## Fragmento del texto
= = = = = = =

22.4.09

MDQ

En esta ciudad que desparrama astillas gitanas sólo huelo lo que quedó de ese perfume que entonces era único reconocible entre todos los perfumes. Como instintivo acierto de pingüina que regresa después de varios días con la comida en el buche. Intacta ofrenda a su prole de piquitos neuróticos, con la imperceptible intuición que aún subyace en el recuerdo.
El banco en la peatonal, la fe en esa juventud como porción última de urgencia.
Todo antiguo, lejano, fallecido.
Sin embargo el puerto, la avenida, mirar distraída a un punto borroso y descubrir, como resaltado en una nebulosa, el lugar donde el ansia fue lerda, contenida, muda.
La posición para que la sangre circulara en reversa y sus manos que temblaban de miedo, anunciando el cataclismo de amor que se vendría y vendería, más tarde, en un trueque de figuritas: la más difícil, la que habíamos conseguido después de mil paquetes, por treinta fáciles pringadas de tropiezos, de rebotes y de culpas.

En esta ciudad que esparce obscena su basura, el sol hace que el fantasma se evapore. La ilusión lagarta renace en un envoltorio de alfajor. Desde este ventanal veo a mi antiguo artilugio de espuma. En la rambla, el monopolio del hombre que ladra canciones y la gente que se agolpa a su alrededor baila. Presiento que tanta alegría es ilegitima, un compromiso ineluctable y forzado.
Como con las figuritas. Repetida obligación, deber, lo establecido por un grasoso inconsciente colectivo que no va a ninguna parte. Porque no es posible esquivar la decadencia: el arroyo congelado que circula debajo de los baldosones.
Pero más allá de todo lo pisado, la luna irresponsable nos contempla roja como nuestros ojos.
El café dibuja un humo y detrás de él hay un hombre que ama sin razones.
Esta alegría es tan frágil que casi ni se siente. Solitarios, exploramos nuestro planeta personal. Somos dos los que habitamos el destino de estos días.
Sus manos no tiemblan de miedo, sino de placidez.

En esta ciudad que destila fritangas y sudor, miro el cielo que hay en el techo y agradezco que el amor sea una calma tan suave que sólo podemos degustar como si fuera un trocito de chocolate con almendras, textura de cereales y de coco.
Entre tanto, en la vereda de enfrente, la gente ríe, baila, canta ingenua del precipicio agazapado a pocos metros de sus pies y el fantasma es tan torpe que es el primero en caer.

= = = = = = =

Registros de origen:
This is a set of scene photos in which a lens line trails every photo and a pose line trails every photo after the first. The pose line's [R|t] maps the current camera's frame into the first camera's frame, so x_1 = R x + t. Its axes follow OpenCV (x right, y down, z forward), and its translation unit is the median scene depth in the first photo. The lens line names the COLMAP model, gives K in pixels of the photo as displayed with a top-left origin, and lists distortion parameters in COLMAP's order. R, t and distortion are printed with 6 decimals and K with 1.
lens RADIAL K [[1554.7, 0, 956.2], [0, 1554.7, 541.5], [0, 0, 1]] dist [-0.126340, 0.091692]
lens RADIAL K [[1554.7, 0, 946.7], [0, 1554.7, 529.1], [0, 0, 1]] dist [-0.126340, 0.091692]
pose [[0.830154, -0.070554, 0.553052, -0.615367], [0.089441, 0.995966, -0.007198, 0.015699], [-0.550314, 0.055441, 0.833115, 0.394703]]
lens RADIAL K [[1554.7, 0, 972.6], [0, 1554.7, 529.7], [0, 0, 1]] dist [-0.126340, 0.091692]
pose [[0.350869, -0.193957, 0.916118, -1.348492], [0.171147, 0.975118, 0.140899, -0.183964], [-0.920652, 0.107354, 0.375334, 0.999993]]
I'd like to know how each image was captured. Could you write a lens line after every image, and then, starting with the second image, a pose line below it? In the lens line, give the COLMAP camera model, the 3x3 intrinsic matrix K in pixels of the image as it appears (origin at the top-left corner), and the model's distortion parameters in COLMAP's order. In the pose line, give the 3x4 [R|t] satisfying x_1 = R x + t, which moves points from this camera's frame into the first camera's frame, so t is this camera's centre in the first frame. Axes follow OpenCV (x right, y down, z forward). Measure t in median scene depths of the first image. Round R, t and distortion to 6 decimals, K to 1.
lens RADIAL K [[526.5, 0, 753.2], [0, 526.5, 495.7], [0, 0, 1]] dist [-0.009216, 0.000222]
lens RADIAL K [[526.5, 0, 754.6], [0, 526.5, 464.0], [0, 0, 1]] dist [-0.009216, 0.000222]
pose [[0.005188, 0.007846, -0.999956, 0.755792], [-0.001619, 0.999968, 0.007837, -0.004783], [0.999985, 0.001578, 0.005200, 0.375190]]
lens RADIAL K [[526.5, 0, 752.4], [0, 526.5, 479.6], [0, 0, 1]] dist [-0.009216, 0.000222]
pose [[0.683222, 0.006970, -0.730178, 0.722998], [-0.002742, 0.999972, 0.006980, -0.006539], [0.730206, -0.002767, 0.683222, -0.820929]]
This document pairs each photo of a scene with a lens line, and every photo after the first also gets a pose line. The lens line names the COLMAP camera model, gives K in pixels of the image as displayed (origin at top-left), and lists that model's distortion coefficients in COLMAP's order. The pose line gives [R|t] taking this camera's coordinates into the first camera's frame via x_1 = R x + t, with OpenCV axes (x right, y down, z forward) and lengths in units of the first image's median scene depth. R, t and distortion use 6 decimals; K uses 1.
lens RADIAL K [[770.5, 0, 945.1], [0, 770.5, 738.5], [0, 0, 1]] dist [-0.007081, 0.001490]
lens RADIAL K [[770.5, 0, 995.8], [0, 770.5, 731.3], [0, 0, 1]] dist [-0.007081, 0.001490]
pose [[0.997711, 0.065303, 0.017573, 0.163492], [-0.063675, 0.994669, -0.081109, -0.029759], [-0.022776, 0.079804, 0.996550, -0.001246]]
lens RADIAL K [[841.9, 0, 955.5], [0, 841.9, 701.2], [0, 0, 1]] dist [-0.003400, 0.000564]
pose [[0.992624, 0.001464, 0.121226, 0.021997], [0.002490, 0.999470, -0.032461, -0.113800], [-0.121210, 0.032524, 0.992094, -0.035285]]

= = = = = = =

## Consigna
Responde, por favor, a partir del fragmento sobre la ciudad:
(a) ¿Dónde está el banco que se menciona?
(b) En la rambla, ¿qué hace la gente que se agolpa alrededor del hombre que ladra canciones?
(c) En la frase "Sus manos no tiemblan de miedo", ¿de qué tiemblan esas manos?
Este material no cumple ninguna función aquí.

## Respuesta
(a) En la peatonal.
(b) Baila.
(c) De placidez.